* [Text section]:
Segment Open

But now that Madoff is in prison, we can use him as free prison labor to run our Treasury Department.
And why not? All Mitt Romney talked about during the 2012 elections was running the government like a business. But it’s REALLY hard to make money in a business. So instead, let’s run it like an awesome Ponzi scheme.
We’ll make money hand-over-fist and just bailout everybody involved in the recession like last time. It’s foolproof.
Secretary of Defense: One of Obama’s drones
Look, we’re already heading toward a drone-only army. Why not appoint one to run the Department of Defense? They obviously can make tactical decisions based on computer algorithms. Let’s let them run the show from now on as we rain fire down on our enemies from our flying death robots.
Also, they are armed with Hellfire missiles, which is both the coolest sounding missile in the world and also the name of my upcoming proto-industrial-grunge-metal rock band.
Attorney General: Saul Goodman
I have no real justification for this other than “Better Call Saul” is coming to television this year. Also, Saul’s complete disregard for ethics and legal behavior makes him the perfect fit for politics.
Secretary of Health and Human Services: Satan
I think by now we all know we are going to have to sell our soul to Satan to receive any kind of affordable health care. The Affordable Care Act isn’t going so well and Congress is holding up any kind of legislation that would relieve us of the burden of skyrocketing prices.
So why not quit while we’re ahead as far as legislation and collectively sell our souls to Satan for health care? I mean, how much is your everlasting soul really worth if you’re riddled with diabetes and can’t afford insulin?

Segment Closed

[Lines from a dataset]
Segment Open

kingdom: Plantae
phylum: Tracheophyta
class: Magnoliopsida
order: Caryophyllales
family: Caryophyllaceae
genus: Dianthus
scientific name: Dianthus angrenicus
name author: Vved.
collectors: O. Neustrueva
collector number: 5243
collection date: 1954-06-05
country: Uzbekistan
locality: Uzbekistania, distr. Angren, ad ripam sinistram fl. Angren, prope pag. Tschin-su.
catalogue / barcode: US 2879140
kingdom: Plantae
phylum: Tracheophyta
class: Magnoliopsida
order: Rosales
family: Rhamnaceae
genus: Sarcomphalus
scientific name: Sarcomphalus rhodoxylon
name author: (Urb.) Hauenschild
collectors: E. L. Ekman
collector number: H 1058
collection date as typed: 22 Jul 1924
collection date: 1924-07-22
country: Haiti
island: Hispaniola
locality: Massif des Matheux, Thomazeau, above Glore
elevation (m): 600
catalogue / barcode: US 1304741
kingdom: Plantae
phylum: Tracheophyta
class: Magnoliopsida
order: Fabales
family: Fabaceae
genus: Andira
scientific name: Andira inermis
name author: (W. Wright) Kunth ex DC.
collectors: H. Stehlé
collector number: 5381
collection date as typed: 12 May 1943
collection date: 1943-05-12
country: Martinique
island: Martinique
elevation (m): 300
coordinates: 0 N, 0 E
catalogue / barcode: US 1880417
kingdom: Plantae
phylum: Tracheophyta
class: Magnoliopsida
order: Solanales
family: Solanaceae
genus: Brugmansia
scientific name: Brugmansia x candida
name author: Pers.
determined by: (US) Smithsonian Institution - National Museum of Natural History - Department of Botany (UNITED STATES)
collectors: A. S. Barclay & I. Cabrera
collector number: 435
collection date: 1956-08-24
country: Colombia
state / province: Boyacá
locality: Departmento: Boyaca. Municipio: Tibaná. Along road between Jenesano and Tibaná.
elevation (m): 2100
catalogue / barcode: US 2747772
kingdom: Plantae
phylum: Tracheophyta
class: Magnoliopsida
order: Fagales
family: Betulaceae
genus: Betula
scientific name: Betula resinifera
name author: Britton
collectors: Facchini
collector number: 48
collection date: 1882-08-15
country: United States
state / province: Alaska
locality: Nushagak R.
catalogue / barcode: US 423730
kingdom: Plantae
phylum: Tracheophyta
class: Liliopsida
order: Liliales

Segment Closed

* [List of tasks]:
[A] Answer these questions using the satirical cabinet text:
(i) Who is chosen as Attorney General?
(ii) What missiles are the drones said to be armed with?
(iii) Who talked about running the government like a business during the 2012 elections?
[B] Continue the satirical cabinet text after its final sentence, keeping the same tone and format.
These lines were drawn from a separate source.

* [Numbered responses]:
[A]
(i) Saul Goodman
(ii) Hellfire missiles
(iii) Mitt Romney

[B]
Secretary of Transportation: Chris Christie
Bridgegate really showed Christie’s ability to shut down major roadways for no apparent reason other than revenge. Now a lot of people are saying Christie should be the next president, but I say hell no. He should be in charge of the roadways of the nation.
As a plus, his ability to deny any responsibility in the scandal is proof of character. Christie is just the kind of guy we need to shuck responsibility for our dilapidating infrastructure onto another office (probably those lazy workers over at the Secretary of Education’s office for some reason).
We need a man with Christie’s fortitude to not fix anything while blaming someone else. How else will anything get done in America?
Secretary of Education: Arne Duncan
Are you kidding me? Have you seen this guy ball at the NBA Celebrity All-Star game? I’ll include the highlight reel for you so you can see Arne “Literally Michael Jordan” Duncan so you can see why we need this man.
Department of Veteran Affairs: Chuck Schumer
Chuck Schumer has some cojones. In December, he said veterans needed to take a pay cut while he raked in about $117,000 a year.
That’s the kind of audacity we need to really stiff those veterans who went and fought two wars he voted for. I can’t think of a better way to repay those servicemen we tricked into fighting a fake war in Iraq than to have them come home and not give them health or educational benefits. It’s that kind of leadership we need in the Cabinet to stick it to those leeches on society known as the people fighting for our freedom.
As a bonus, Schumer never served in the military, which makes him the perfect candidate to handle all veteran’s affairs since he has literally no idea about what being a veteran is like.
The rest of the Cabinet positions: My mom’s dog, Obi
Let’s just say my mom’s dog could do every other job since I don’t have a picture of him in here yet and I know that’s all you came for.
So there you have it folks. If we fight fire with fire, we surely will be as effective as anti-child porn crusader and child porn enthusiast Patrick Rock. We can do this America, it just takes the right people in the right place at the right time.